2013年5月7日火曜日

くやま小児科だより 5月 「最近の気づき~高橋大輔選手のことばから~」

※今年度から園長先生の甥御さんで千葉で小児科医を開業されている久山 登医師の発行されている「くやま 小児科だより」の青梅幼稚園ブログへの転載の許可をいただきました。
子どもに関する保健情報をお届けいたします。

◆最近の気づき ~高橋大輔選手のことばから

開業して20年近く経ちますが、診療はいつも新しい発見に教えられる毎日です。最近またちょっとした気づきがありましたのでお話します。

<診断学と「開かれた質問」>

医療に診断学という分野があります。これは、症状→診察→検査という順番で病気を診断する、謎解きのスキルです。これができないと診療は始まらないので、診断のトレーニングは医師の日課です。
アメリカの診断学の本の中に「開かれた質問(open-ended question)」という聞き方が出てきます。これは、患者の自由な話を医師がさえぎらずにじっと聞くというもので、医師の方からの焦点を絞った質問はこの質問の後に行われます。アメリカの4倍の患者を見る日本の忙しい医療現場では、わかっていてもなかなか実行が困難です。

<病気とその人は切り離せない>

医師が診断学を学ぶのは、様々な訴えを、病名と結びつく特定の症状で捉え直し、整理するためです。
病気を的確に診断・治療するためには、もちろん類型化は必要ですが、病気の背後には必ずその病気を持った人間がいます。
病気をその人から切り離して「病名」や「治療」だけで固定して見ると、見落としも含めて切り捨てられるものが出てきます。
「開かれた質問」は、そんな先入観を排し、患者さんの全体像に迫って、より的確で個別的な診療につなげるために大切な姿勢なのです。

<失敗から学んだ高橋選手の言葉>

そんなことを思いながら、先日新聞を見ていた時に、今期浮き沈みしつつも大活躍した、フィギュアスケートの高橋大輔選手の素晴しい談話に出会いました。

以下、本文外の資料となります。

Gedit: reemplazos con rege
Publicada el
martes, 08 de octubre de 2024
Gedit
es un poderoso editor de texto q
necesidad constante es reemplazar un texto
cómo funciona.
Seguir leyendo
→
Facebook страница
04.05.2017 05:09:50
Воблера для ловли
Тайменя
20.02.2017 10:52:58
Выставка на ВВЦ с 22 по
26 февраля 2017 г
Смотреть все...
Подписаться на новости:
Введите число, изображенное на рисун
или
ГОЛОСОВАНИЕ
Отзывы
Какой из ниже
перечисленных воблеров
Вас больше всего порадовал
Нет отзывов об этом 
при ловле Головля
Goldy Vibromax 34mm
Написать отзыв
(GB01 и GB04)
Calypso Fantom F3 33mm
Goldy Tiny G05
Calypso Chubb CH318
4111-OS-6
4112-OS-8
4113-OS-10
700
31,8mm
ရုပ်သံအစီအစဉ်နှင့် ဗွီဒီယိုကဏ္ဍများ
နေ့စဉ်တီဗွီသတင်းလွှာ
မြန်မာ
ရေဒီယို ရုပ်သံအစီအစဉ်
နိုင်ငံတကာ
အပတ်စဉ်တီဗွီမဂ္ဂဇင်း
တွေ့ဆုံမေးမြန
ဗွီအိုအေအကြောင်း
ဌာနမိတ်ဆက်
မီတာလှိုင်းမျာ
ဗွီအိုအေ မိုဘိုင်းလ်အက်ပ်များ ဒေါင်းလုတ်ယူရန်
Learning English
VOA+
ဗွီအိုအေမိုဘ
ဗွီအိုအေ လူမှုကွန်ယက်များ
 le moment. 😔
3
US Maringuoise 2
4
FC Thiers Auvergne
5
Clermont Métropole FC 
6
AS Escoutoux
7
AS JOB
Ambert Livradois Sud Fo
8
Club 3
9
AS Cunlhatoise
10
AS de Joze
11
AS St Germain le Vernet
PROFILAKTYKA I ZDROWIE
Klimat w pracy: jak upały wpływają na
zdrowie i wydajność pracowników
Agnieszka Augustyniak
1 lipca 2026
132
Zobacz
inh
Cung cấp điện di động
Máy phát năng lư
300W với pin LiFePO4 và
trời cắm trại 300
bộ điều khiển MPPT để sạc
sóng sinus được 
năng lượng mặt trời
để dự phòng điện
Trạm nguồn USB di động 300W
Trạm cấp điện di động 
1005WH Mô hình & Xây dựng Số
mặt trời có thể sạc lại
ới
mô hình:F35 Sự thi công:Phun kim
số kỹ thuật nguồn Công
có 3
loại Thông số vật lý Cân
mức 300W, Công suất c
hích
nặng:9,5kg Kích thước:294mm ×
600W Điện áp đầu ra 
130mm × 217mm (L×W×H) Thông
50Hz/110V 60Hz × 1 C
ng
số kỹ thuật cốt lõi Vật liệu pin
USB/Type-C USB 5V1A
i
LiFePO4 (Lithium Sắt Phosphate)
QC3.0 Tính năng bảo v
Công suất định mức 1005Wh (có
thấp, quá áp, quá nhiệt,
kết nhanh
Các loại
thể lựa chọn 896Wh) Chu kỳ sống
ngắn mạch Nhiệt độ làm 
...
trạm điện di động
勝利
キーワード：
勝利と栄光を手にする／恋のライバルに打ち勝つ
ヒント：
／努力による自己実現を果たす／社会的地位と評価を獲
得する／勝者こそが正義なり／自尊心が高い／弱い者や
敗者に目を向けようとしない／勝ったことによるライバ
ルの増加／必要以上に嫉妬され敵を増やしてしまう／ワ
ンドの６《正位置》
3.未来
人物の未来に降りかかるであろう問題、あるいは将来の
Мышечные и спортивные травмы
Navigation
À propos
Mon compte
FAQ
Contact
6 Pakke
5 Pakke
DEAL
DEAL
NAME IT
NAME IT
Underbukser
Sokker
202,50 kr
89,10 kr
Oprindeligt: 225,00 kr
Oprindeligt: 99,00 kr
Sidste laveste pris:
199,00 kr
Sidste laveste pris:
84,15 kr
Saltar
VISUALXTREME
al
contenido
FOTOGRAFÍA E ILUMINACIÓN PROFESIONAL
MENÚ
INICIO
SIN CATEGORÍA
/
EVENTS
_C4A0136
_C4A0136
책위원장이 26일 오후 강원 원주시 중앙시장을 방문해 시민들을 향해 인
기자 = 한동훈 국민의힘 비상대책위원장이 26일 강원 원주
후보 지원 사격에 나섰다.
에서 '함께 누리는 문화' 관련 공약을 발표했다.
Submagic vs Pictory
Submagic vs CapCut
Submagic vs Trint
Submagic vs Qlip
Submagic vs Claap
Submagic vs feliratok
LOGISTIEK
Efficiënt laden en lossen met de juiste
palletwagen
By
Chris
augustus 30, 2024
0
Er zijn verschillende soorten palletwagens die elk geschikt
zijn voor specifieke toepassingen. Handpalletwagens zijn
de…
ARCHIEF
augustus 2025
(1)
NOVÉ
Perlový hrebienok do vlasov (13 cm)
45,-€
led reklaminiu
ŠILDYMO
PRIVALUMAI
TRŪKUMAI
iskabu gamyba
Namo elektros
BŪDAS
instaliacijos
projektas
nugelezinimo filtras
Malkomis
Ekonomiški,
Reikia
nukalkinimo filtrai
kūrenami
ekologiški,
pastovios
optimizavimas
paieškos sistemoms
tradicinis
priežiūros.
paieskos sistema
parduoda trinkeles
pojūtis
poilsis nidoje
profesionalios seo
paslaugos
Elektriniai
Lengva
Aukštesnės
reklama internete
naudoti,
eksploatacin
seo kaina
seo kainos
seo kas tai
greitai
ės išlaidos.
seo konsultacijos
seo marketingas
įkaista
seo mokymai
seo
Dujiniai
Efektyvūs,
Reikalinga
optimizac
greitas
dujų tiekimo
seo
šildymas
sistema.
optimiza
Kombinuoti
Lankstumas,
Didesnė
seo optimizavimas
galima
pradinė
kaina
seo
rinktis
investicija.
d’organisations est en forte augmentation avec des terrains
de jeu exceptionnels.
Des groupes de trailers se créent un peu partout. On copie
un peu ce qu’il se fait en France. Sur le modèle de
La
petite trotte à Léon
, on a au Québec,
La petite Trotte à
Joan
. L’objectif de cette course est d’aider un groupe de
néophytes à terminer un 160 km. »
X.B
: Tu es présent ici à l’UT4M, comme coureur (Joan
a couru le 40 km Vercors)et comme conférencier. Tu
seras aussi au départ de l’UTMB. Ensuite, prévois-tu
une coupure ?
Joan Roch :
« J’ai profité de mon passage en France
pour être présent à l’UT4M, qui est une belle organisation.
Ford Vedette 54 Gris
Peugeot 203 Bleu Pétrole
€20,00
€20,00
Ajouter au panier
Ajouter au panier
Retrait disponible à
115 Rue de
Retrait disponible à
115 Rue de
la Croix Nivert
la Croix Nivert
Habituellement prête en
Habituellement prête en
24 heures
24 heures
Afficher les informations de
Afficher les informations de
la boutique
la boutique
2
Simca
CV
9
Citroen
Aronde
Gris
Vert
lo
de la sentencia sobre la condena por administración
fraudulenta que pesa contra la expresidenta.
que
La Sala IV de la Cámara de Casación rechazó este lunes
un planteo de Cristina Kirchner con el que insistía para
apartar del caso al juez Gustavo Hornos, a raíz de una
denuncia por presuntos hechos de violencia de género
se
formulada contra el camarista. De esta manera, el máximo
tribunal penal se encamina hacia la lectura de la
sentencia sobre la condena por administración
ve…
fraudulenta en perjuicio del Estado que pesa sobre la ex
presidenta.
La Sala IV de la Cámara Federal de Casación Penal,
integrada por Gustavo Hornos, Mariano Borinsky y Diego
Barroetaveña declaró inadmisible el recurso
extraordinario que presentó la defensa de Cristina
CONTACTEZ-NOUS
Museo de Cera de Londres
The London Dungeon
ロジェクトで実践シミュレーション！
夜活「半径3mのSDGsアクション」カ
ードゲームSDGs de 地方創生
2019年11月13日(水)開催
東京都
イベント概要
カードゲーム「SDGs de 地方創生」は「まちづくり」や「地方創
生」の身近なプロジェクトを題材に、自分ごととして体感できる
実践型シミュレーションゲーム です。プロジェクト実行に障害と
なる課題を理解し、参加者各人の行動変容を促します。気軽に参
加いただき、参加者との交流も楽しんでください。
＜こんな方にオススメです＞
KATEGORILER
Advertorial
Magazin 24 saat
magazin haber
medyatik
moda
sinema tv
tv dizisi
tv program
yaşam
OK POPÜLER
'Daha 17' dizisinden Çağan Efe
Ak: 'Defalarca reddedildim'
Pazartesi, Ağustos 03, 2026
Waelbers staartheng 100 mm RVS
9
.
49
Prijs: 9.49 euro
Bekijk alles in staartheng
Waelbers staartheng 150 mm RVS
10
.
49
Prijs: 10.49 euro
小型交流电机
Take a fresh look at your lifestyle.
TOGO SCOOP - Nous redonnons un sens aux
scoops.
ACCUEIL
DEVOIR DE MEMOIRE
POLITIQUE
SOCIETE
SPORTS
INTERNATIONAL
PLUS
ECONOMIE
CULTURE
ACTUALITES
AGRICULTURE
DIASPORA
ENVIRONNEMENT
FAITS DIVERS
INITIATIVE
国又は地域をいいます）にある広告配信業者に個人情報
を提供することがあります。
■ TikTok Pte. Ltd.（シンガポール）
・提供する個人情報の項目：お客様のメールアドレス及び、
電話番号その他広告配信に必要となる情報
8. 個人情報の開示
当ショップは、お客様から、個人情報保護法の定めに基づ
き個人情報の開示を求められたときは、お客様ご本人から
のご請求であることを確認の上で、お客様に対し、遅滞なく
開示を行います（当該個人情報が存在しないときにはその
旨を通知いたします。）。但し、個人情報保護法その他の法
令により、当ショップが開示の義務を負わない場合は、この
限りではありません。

「失敗は考え直せるチャンス。失敗や無駄が良くないという考え方が子どもの成長の芽を摘み、時に体罰に結びつく。
何でも今すぐ結果を求めなくていい。どこで生きてくるかはわからないから。」


これは彼が自分の体験から、スケート教室で子どもやその指導をする人たちに向けて語った言葉ですが、親や教師にとっても届いてくるお話ですね。
これを読んで、私の中ではふと、「開かれた質問」の話が結びつきました。


<受入れることからスタートする>

慢性の病気や治療が困難な病気の方を長く拝見していると、その向き合い方は一人一人違います。また、同じ人でも迷いがあったり、成長や環境の変化で変わってゆきます。それは医師の側からは「失敗や間違い」と見えることもよくあります。でも病気は他に替わることのできない一人一人が背負っているものですから、医師はまず患者さんを受入れることから始めなければいけません。
アメリカの診断学で「開かれた質問」が最初にあがるのは、患者さんをまず丸ごと受入れることがスタートだ、という意味でもあるのでしょう。

よい選手-指導者関係のように、失敗したり迷ったりすることを含めて丸ごと受入れ、一緒に病気や障がいと向き合っていく関係、これを心がける医師でありたいと改めて感じた、「大ちゃん」の記事でした。